Reported by Marie Therese - May 18, 2006

Yesterday [5-16-06] on FOX & Friends Judge Andrew Napolitano, FNC's resident legal scholar, made some tantalizing comments about Bell South's claim that it did not give the government any phone records. The Judge speculated that perhaps the "fancy" corporate lawyers were "parsing"* words, i.e., all the words are correct but didn't convey the full story.

JUDGE ANDREW NAPOLITANO: You know, there seems to be a lot of confusion about this, because, for example, Bell South said "Nobody ever came to us and, if they did, we wouldn't give them this information unless they had a - had a warrant." And Verizon said the same thing and AT&T is remaining silent ..."

KIRAN CHETRY: Right.

NAPOLITANO: ... and Qwest said "We told the government to go take a hike." Here's what the President said about this yesterday.

VIDEO CLIP of President George Bush, 5-15-06: "I've also been clear about the fact that we do not listen to domestic phone calls without court approval and that this government will continue to guard - guard the privacy of the American people."

(Note: President Bush was not speaking about the recent NSA data mining scandal in this speech. He was referring to the Echelon wiretapping program, established in the year 2000, which is also under scrutiny by the Congress. Echelon is an eavesdropping program.)

KIRAN CHETRY: So there are a lot of questions and, Judge, you can speak to this as well, I think there is some confusion over the wiretapping controversy ...

NAPOLITANO: Right.

CHETRY: ... versus the collection of merely numbers, meaning not phone calls, but numbers of where people dialed and I think there was a lot of confusion about those two things plus the denials on the part of Verizon and Bell South leave a little bit of wiggle room, if you know what I mean.

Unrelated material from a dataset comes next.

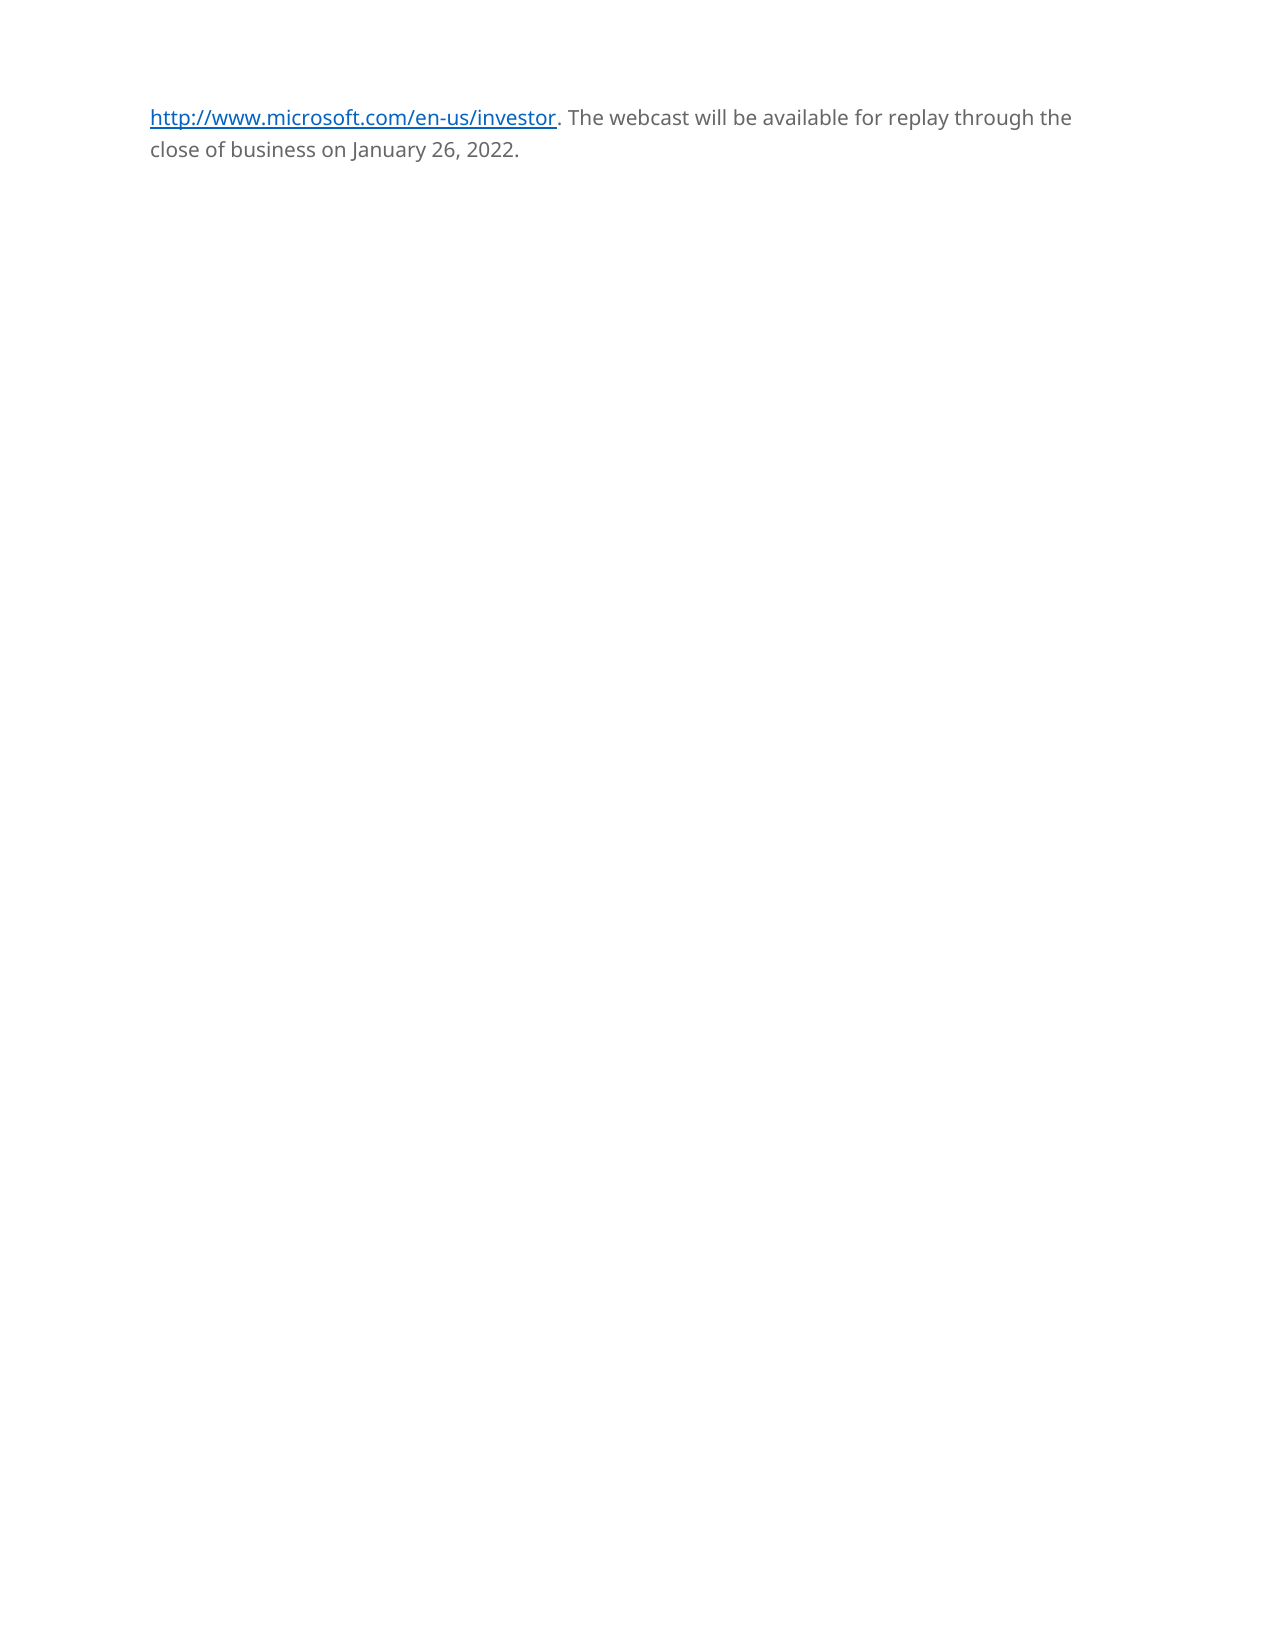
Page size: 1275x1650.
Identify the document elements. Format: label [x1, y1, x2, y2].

NAPOLITANO: Yeah. You know, the denials may be carefully parsed words because the denials are things like "We didn't give the government any information." Well, here's how this works ...

STEVE DOOCY: Well, that sounds pretty adamant, doesn't it?

NAPOLITANO: Well, the telephone companies don't give over your - the Doocy household - bill. They give the government a code and the government can download ....

DOOCY: Just sucks it right up.

NAPOLITANO: Exactly! And the government can download the information it wants. So these fancy lawyers from the major telephone carriers may be parsing words. We don't really know what the NSA is gathering, but we do know that General Hayden will be speaking to the House and Senate Intelligence Committee - the Senate Intelligence Committee in public tomorrow [5-17-06], in private today, trying to explain to them in private exactly what the NSA is doing.

DOOCY: Um-hmm.

CHETRY: Right. Plus the phone companies don't want to come near that $200 billion lawsuit that might be coming their way.

NAPOLITANO: That's right. That is a class action, filed by two lawyers in Princeton, New Jersey, against all the major phone companies seeking - Kiran's right - $200 billion in damages in behalf of everybody whose phone records have been - as Steve would say - "sucked in" by the government.

COMMENT

As someone who, unfortunately, has been paying both Verizon and AT&T, I hope the "fancy" New Jersey lawyers win their case.

In the meantime, as I informed both companies, I'm looking for new providers for my cell phone and internet connection.

However, this time, before I sign any contracts, I want it in writing that my records won't be given out without a warrant and/or my express written permission.